▶ EXTRACTED ENTRIES:
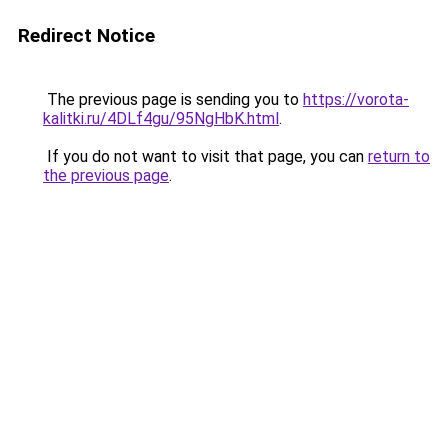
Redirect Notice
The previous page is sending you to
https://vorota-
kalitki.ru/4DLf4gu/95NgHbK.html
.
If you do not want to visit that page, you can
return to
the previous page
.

▶ ASSIGNED TASK: Count the lines in the items that contain the word "previous" and give only that number.

▶ OUTPUT OF THE EXERCISE: 2